Kenya: Copyright regulator cancels royalty body's licence

In a move to clean up the collection of music royalties, government regulator the Kenya Copyright Board (KECOBO) has declined to renew the annual licence of a collective management organisation (CMO).

Kenyan pop group Elani last year accused MCSK of defrauding them of royalties. Photo: Mpasho
Kenyan pop group Elani last year accused MCSK of defrauding them of royalties. Photo: Mpasho

The Music Copyright Society of Kenya (MCSK) has been rendered defunct after failing to produce its latest audited financial statements for the year ending June 2016, declare the amount of royalties collected and provide a list of its members.

KECOBO executive director Edward Sigei said these were mandatory documents under the Copyright Regulations, 2004 and were useful in determining the MCSK’s suitability to function as a collecting body.

“The board found that the society did not qualify for renewal since an assessment of the society’s performance for the past year was not possible. As such the application for renewal was rejected,” he said.
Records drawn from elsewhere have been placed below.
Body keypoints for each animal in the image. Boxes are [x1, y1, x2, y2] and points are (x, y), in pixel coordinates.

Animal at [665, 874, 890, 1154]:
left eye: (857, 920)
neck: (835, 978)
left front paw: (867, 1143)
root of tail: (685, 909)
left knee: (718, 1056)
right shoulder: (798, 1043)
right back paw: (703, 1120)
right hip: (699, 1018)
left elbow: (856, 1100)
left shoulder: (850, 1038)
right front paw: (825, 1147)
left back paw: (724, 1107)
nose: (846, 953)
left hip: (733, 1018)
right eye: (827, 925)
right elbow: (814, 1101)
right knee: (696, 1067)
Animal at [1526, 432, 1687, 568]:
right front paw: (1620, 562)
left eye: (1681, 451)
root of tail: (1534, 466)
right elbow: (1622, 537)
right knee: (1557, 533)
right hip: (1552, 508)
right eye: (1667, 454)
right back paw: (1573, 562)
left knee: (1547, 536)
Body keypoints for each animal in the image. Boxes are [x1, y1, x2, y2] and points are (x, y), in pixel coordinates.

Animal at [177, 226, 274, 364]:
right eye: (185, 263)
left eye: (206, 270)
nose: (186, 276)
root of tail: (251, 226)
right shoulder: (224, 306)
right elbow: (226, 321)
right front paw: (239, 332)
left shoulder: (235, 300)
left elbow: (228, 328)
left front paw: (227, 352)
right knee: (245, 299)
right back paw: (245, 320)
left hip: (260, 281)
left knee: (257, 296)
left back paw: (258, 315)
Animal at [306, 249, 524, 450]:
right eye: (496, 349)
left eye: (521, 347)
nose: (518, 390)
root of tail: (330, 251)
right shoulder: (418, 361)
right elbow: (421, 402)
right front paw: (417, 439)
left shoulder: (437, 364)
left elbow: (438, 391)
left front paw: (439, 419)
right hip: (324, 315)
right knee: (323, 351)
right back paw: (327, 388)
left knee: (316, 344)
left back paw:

Since October last year, the society, which has 15 000 members, has been invited twice by the board to produce audited statements.

The board recommended the renewal of licences for the other two CMOs, the Kenya Association of Music Producers (KAMP) and the Performance Rights Society of Kenya (PRISK), after they met the requirements.

“The licence for KAMP is subject to the raising of royalties paid to its members to above 50% from the current 20%,” Sigei said.

Speaking to ip-watch.org, MCSK CEO Merit Simiyu said personal interests were behind the denial of the licence, since the regulator was aware of a failed digital accounting system that required the society to capture information manually. This, he said, had delayed the submission of MCSK’s audited financial statements. However, Simiyu said MCSK had submitted a draft financial statement.

“We are going to court to challenge the decision,” he said. “We have reciprocal agreements in other countries and this is infringing on the rights of our members.”

But Sigei, during a follow-up meeting with artists expressing concerns about transition and asset recovery, said it was time for a new beginning. “I hope we’ll get a good replacement and my board will make that decision within the next one month,” he said.